Exercise instructions:
Substitute "popup dialog" for every occurrence of "modal dialog" throughout the records, and reproduce the lines with nothing else changed.
++++ Input material
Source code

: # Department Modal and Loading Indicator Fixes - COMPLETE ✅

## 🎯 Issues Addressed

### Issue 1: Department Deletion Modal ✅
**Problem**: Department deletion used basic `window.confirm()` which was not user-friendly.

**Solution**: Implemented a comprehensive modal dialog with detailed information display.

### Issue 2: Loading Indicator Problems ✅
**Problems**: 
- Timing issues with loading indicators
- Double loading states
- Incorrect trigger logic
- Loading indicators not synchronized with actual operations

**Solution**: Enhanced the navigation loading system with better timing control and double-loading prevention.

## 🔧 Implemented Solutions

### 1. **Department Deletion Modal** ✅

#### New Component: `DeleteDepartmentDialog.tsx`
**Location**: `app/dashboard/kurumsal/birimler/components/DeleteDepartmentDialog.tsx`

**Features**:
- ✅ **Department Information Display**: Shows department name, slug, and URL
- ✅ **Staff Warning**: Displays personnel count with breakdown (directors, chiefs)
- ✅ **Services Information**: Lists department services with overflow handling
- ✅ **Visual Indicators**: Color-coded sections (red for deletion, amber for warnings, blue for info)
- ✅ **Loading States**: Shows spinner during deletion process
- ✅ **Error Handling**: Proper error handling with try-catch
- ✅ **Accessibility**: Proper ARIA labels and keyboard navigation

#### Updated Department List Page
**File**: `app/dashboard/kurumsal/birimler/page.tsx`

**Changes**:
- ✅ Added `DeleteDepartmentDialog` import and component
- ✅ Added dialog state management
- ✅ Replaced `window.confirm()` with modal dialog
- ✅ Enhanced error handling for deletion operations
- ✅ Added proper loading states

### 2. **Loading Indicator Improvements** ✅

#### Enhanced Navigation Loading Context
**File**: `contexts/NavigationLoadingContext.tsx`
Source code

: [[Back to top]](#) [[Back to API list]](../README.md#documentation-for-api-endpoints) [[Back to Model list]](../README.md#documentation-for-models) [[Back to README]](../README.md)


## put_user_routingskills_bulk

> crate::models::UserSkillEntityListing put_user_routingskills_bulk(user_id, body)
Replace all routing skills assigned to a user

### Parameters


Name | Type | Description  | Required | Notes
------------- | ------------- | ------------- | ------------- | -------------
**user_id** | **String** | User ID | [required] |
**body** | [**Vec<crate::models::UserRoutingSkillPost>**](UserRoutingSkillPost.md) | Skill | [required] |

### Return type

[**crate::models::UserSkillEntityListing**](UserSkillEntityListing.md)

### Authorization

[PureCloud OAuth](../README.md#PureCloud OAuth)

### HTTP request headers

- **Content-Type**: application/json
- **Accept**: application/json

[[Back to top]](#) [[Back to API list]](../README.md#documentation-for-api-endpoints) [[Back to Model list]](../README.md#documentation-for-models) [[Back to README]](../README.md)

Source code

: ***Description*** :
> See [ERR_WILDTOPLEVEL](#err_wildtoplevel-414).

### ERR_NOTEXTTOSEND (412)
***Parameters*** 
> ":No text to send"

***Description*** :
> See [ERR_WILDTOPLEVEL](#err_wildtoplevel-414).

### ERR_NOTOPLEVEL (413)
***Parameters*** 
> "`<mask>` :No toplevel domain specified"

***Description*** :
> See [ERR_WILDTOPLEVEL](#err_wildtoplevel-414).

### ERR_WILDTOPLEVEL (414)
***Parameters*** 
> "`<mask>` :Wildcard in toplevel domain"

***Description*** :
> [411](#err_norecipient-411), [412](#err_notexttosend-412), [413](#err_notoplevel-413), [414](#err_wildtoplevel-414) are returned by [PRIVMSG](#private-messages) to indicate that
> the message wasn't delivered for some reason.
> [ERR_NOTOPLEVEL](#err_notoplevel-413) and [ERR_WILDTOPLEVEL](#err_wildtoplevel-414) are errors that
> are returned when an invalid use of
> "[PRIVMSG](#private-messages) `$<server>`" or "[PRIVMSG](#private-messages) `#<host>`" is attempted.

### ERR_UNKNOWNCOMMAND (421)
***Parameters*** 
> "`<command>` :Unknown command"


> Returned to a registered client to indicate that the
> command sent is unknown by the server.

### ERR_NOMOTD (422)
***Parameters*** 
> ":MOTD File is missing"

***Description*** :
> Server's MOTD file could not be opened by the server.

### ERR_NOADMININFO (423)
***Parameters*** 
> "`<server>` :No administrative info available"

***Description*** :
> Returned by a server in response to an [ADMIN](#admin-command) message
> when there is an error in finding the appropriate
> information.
++++++++
Exercise solution:
Source code

: # Department Modal and Loading Indicator Fixes - COMPLETE ✅

## 🎯 Issues Addressed

### Issue 1: Department Deletion Modal ✅
**Problem**: Department deletion used basic `window.confirm()` which was not user-friendly.

**Solution**: Implemented a comprehensive popup dialog with detailed information display.

### Issue 2: Loading Indicator Problems ✅
**Problems**: 
- Timing issues with loading indicators
- Double loading states
- Incorrect trigger logic
- Loading indicators not synchronized with actual operations

**Solution**: Enhanced the navigation loading system with better timing control and double-loading prevention.

## 🔧 Implemented Solutions

### 1. **Department Deletion Modal** ✅

#### New Component: `DeleteDepartmentDialog.tsx`
**Location**: `app/dashboard/kurumsal/birimler/components/DeleteDepartmentDialog.tsx`

**Features**:
- ✅ **Department Information Display**: Shows department name, slug, and URL
- ✅ **Staff Warning**: Displays personnel count with breakdown (directors, chiefs)
- ✅ **Services Information**: Lists department services with overflow handling
- ✅ **Visual Indicators**: Color-coded sections (red for deletion, amber for warnings, blue for info)
- ✅ **Loading States**: Shows spinner during deletion process
- ✅ **Error Handling**: Proper error handling with try-catch
- ✅ **Accessibility**: Proper ARIA labels and keyboard navigation

#### Updated Department List Page
**File**: `app/dashboard/kurumsal/birimler/page.tsx`

**Changes**:
- ✅ Added `DeleteDepartmentDialog` import and component
- ✅ Added dialog state management
- ✅ Replaced `window.confirm()` with popup dialog
- ✅ Enhanced error handling for deletion operations
- ✅ Added proper loading states

### 2. **Loading Indicator Improvements** ✅

#### Enhanced Navigation Loading Context
**File**: `contexts/NavigationLoadingContext.tsx`
Source code

: [[Back to top]](#) [[Back to API list]](../README.md#documentation-for-api-endpoints) [[Back to Model list]](../README.md#documentation-for-models) [[Back to README]](../README.md)


## put_user_routingskills_bulk

> crate::models::UserSkillEntityListing put_user_routingskills_bulk(user_id, body)
Replace all routing skills assigned to a user

### Parameters


Name | Type | Description  | Required | Notes
------------- | ------------- | ------------- | ------------- | -------------
**user_id** | **String** | User ID | [required] |
**body** | [**Vec<crate::models::UserRoutingSkillPost>**](UserRoutingSkillPost.md) | Skill | [required] |

### Return type

[**crate::models::UserSkillEntityListing**](UserSkillEntityListing.md)

### Authorization

[PureCloud OAuth](../README.md#PureCloud OAuth)

### HTTP request headers

- **Content-Type**: application/json
- **Accept**: application/json

[[Back to top]](#) [[Back to API list]](../README.md#documentation-for-api-endpoints) [[Back to Model list]](../README.md#documentation-for-models) [[Back to README]](../README.md)

Source code

: ***Description*** :
> See [ERR_WILDTOPLEVEL](#err_wildtoplevel-414).

### ERR_NOTEXTTOSEND (412)
***Parameters*** 
> ":No text to send"

***Description*** :
> See [ERR_WILDTOPLEVEL](#err_wildtoplevel-414).

### ERR_NOTOPLEVEL (413)
***Parameters*** 
> "`<mask>` :No toplevel domain specified"

***Description*** :
> See [ERR_WILDTOPLEVEL](#err_wildtoplevel-414).

### ERR_WILDTOPLEVEL (414)
***Parameters*** 
> "`<mask>` :Wildcard in toplevel domain"

***Description*** :
> [411](#err_norecipient-411), [412](#err_notexttosend-412), [413](#err_notoplevel-413), [414](#err_wildtoplevel-414) are returned by [PRIVMSG](#private-messages) to indicate that
> the message wasn't delivered for some reason.
> [ERR_NOTOPLEVEL](#err_notoplevel-413) and [ERR_WILDTOPLEVEL](#err_wildtoplevel-414) are errors that
> are returned when an invalid use of
> "[PRIVMSG](#private-messages) `$<server>`" or "[PRIVMSG](#private-messages) `#<host>`" is attempted.

### ERR_UNKNOWNCOMMAND (421)
***Parameters*** 
> "`<command>` :Unknown command"


> Returned to a registered client to indicate that the
> command sent is unknown by the server.

### ERR_NOMOTD (422)
***Parameters*** 
> ":MOTD File is missing"

***Description*** :
> Server's MOTD file could not be opened by the server.

### ERR_NOADMININFO (423)
***Parameters*** 
> "`<server>` :No administrative info available"

***Description*** :
> Returned by a server in response to an [ADMIN](#admin-command) message
> when there is an error in finding the appropriate
> information.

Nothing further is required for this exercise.